Men moet nauwlettend toezien

Moeten we gevolg geven aan de boycot-oproepen en Poesjkin of Brodsky uit de rekken weren? Of liever de geschiedenis vergeten en geen acht slaan op de politieke inhoud van de Russische literatuur? Het antwoord ligt in het besef dat de imperiale fantasieën, en de onaangename Russische gewoonte om andere volkeren hun zelfbeschikkingsrecht te ontzeggen niet uit een heldere hemel zijn komen vallen. Russische auteurs, ook Poesjkin, hebben deze zake
n in hun werken genormaliseerd. De lectuur van hun werken geeft inzicht in die Russische traditie van imperiaal denken, die het tsarenrijk en de Sovjetunie overleefd heeft en vandaag aan het Kremlin een leugenachtige grond geeft voor zijn oorlog.

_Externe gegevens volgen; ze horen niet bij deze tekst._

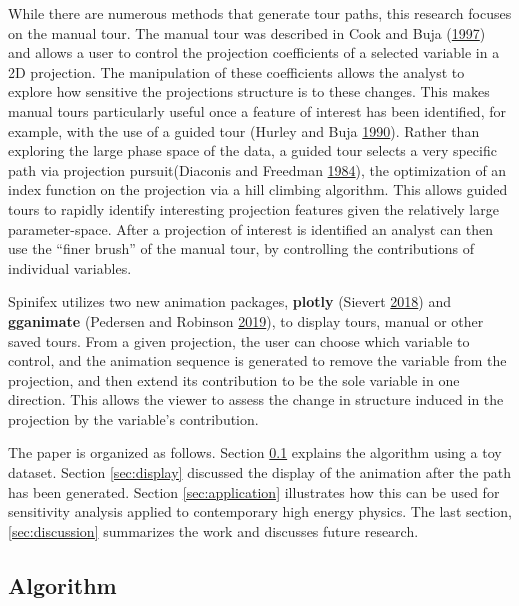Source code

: While there are numerous methods that generate tour paths, this research
focuses on the manual tour. The manual tour was described in Cook and
Buja (\protect\hyperlink{ref-cook_manual_1997}{1997}) and allows a user
to control the projection coefficients of a selected variable in a 2D
projection. The manipulation of these coefficients allows the analyst to
explore how sensitive the projections structure is to these changes.
This makes manual tours particularly useful once a feature of interest
has been identified, for example, with the use of a guided tour (Hurley
and Buja \protect\hyperlink{ref-hurley_analyzing_1990}{1990}). Rather
than exploring the large phase space of the data, a guided tour selects
a very specific path via projection pursuit(Diaconis and Freedman
\protect\hyperlink{ref-diaconis_asymptotics_1984}{1984}), the
optimization of an index function on the projection via a hill climbing
algorithm. This allows guided tours to rapidly identify interesting
projection features given the relatively large parameter-space. After a
projection of interest is identified an analyst can then use the ``finer
brush'' of the manual tour, by controlling the contributions of
individual variables.

Spinifex utilizes two new animation packages, \textbf{plotly} (Sievert
\protect\hyperlink{ref-sievert_plotly_2018}{2018}) and
\textbf{gganimate} (Pedersen and Robinson
\protect\hyperlink{ref-pedersen_gganimate:_2019}{2019}), to display
tours, manual or other saved tours. From a given projection, the user
can choose which variable to control, and the animation sequence is
generated to remove the variable from the projection, and then extend
its contribution to be the sole variable in one direction. This allows
the viewer to assess the change in structure induced in the projection
by the variable's contribution.

The paper is organized as follows. Section \ref{sec:algorithm} explains
the algorithm using a toy dataset. Section \ref{sec:display} discussed
the display of the animation after the path has been generated. Section
\ref{sec:application} illustrates how this can be used for sensitivity
analysis applied to contemporary high energy physics. The last section,
\ref{sec:discussion} summarizes the work and discusses future research.

\hypertarget{sec:algorithm}{%
\subsection{Algorithm}\label{sec:algorithm}}

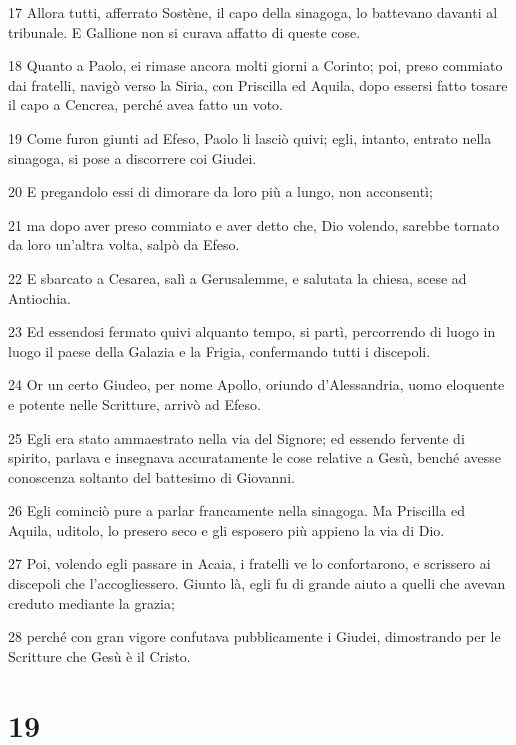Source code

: \par 17 Allora tutti, afferrato Sostène, il capo della sinagoga, lo battevano davanti al tribunale. E Gallione non si curava affatto di queste cose.
\par 18 Quanto a Paolo, ei rimase ancora molti giorni a Corinto; poi, preso commiato dai fratelli, navigò verso la Siria, con Priscilla ed Aquila, dopo essersi fatto tosare il capo a Cencrea, perché avea fatto un voto.
\par 19 Come furon giunti ad Efeso, Paolo li lasciò quivi; egli, intanto, entrato nella sinagoga, si pose a discorrere coi Giudei.
\par 20 E pregandolo essi di dimorare da loro più a lungo, non acconsentì;
\par 21 ma dopo aver preso commiato e aver detto che, Dio volendo, sarebbe tornato da loro un'altra volta, salpò da Efeso.
\par 22 E sbarcato a Cesarea, salì a Gerusalemme, e salutata la chiesa, scese ad Antiochia.
\par 23 Ed essendosi fermato quivi alquanto tempo, si partì, percorrendo di luogo in luogo il paese della Galazia e la Frigia, confermando tutti i discepoli.
\par 24 Or un certo Giudeo, per nome Apollo, oriundo d'Alessandria, uomo eloquente e potente nelle Scritture, arrivò ad Efeso.
\par 25 Egli era stato ammaestrato nella via del Signore; ed essendo fervente di spirito, parlava e insegnava accuratamente le cose relative a Gesù, benché avesse conoscenza soltanto del battesimo di Giovanni.
\par 26 Egli cominciò pure a parlar francamente nella sinagoga. Ma Priscilla ed Aquila, uditolo, lo presero seco e gli esposero più appieno la via di Dio.
\par 27 Poi, volendo egli passare in Acaia, i fratelli ve lo confortarono, e scrissero ai discepoli che l'accogliessero. Giunto là, egli fu di grande aiuto a quelli che avevan creduto mediante la grazia;
\par 28 perché con gran vigore confutava pubblicamente i Giudei, dimostrando per le Scritture che Gesù è il Cristo.

\chapter{19}


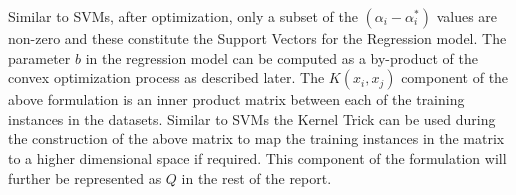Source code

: \documentclass[12pt]{article}
\begin{document}
 Similar to SVMs, after optimization, only a subset of the $(\alpha_{i} - \alpha^*_{i})$ values are non-zero and these constitute the Support Vectors for the Regression model. The parameter $b$ in the regression model can be computed as a by-product of the convex optimization process as described later.
 \newline
 \newline
 The $K(x_{i}, x_{j})$ component of the above formulation is an inner product matrix between each of the training instances in the datasets\footnotemark. Similar to SVMs the Kernel Trick can be used during the construction of the above matrix to map the training instances in the matrix to a higher dimensional space if required. This component of the formulation will further be represented as $Q$ in the rest of the report.
\end{document}
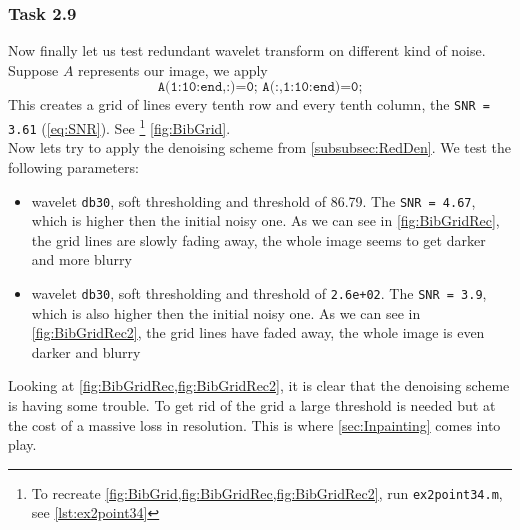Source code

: \documentclass[a4paper]{article}
\begin{document}
    \subsubsection{Task 2.9} \label{subsubsec:Grid}

	Now finally let us test redundant wavelet transform on different kind of noise. Suppose $A$ represents our image, we apply
	\begin{equation*}
		\texttt{A(1:10:end,:)=0; A(:,1:10:end)=0;}
	\end{equation*}
	This creates a grid of lines every tenth row and every tenth column, the \texttt{SNR = 3.61} (\cref{eq:SNR}). See \footnote{To recreate \cref{fig:BibGrid,fig:BibGridRec,fig:BibGridRec2}, run \texttt{ex2point34.m}, see \cref{lst:ex2point34}} \cref{fig:BibGrid}.\\
	
	Now lets try to apply the denoising scheme from \cref{subsubsec:RedDen}. We test the following parameters: 
	\begin{itemize}
		\item wavelet \texttt{db30}, soft thresholding and threshold of 86.79. The \texttt{SNR = 4.67}, which is higher then the initial noisy one. As we can see in \cref{fig:BibGridRec}, the grid lines are slowly fading away, the whole image seems to get darker and more blurry
		\item wavelet \texttt{db30}, soft thresholding and threshold of \texttt{2.6e+02}. The \texttt{SNR = 3.9}, which is also higher then the initial noisy one. As we can see in \cref{fig:BibGridRec2}, the grid lines have faded away, the whole image is even darker and blurry 
	\end{itemize}

	Looking at \cref{fig:BibGridRec,fig:BibGridRec2}, it is clear that the denoising scheme is having some trouble. To get rid of the grid a large threshold is needed but at the cost of a massive loss in resolution. This is where \cref{sec:Inpainting} comes into play.
\end{document}
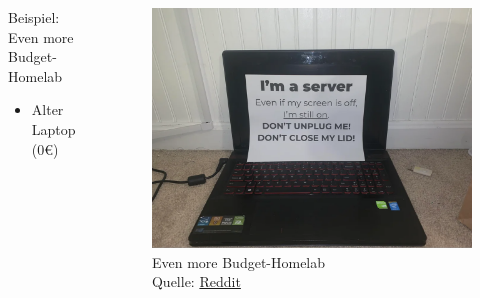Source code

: \documentclass[
    ngerman,
    accentcolor=3b,
    fontsize= 12pt,
    a4paper,
    aspectratio=169,
    colorback=true,
    fancy_row_colors,
    leqno,
    fleqn,
    boxarc=3pt,
    fleqn,
    main,
    design=2008,
]{algoslides}
\begin{document}
    \begin{frame}
        \slidehead{}
        \begin{columns}[T]
            \begin{column}{.5\textwidth}
                Beispiel: Even more Budget-Homelab
                \begin{itemize}
                    \item Alter Laptop (0€)
                \end{itemize}
            \end{column}%
            \begin{column}{.5\textwidth}
                \begin{figure}[ht!]
                    \centering
                    \includegraphics[height=.5\textheight]{even-more-budget-setup.png}
                    \caption{Even more Budget-Homelab\\Quelle: \href{https://www.reddit.com/r/ProgrammerHumor/comments/11u7tp7/linux_ideapad_server/}{Reddit}}
                    \label{fig:even-more-budget-homelab}
                \end{figure}
            \end{column}%
        \end{columns}
    \end{frame}
\end{document}
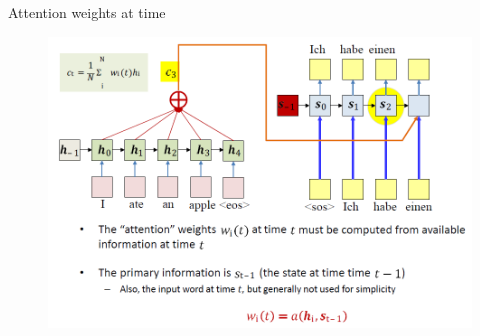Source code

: \begin{frame}{Attention weights at time}
    \begin{figure}
        \centering
        \includegraphics[width=\textwidth]{images/attention/attention-2.png}
    \end{figure}
\end{frame}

Op één punt hebben Yücel en de Duitse PEN-club het bij het recht eind: men moet nauwlettend toezien.

–––––––––––
* Nederlander, slavist en bestuurslid van de Österreichische Gesellschaft für Slawistik. Hij werkt aan een proefschrift over de Poolse dichters Czesław Miłosz en Zbigniew Herbert.
** Fragment in de vertaling van Hans Boland (zoals ook het volgende fragment).
*** Hij beperkte zich niet tot Polen.

1 opmerking:

rlin zei

Men kan niet voorzichtig genoeg zijn. Poesjkin, Tsjaikovski, het Bolsjoi-ballet het zijn allemaal Russische imperialistische tekenen van superioriteit ten aanzien van de Oekraïenische kozakkencultuur. Kolonialisme ten top!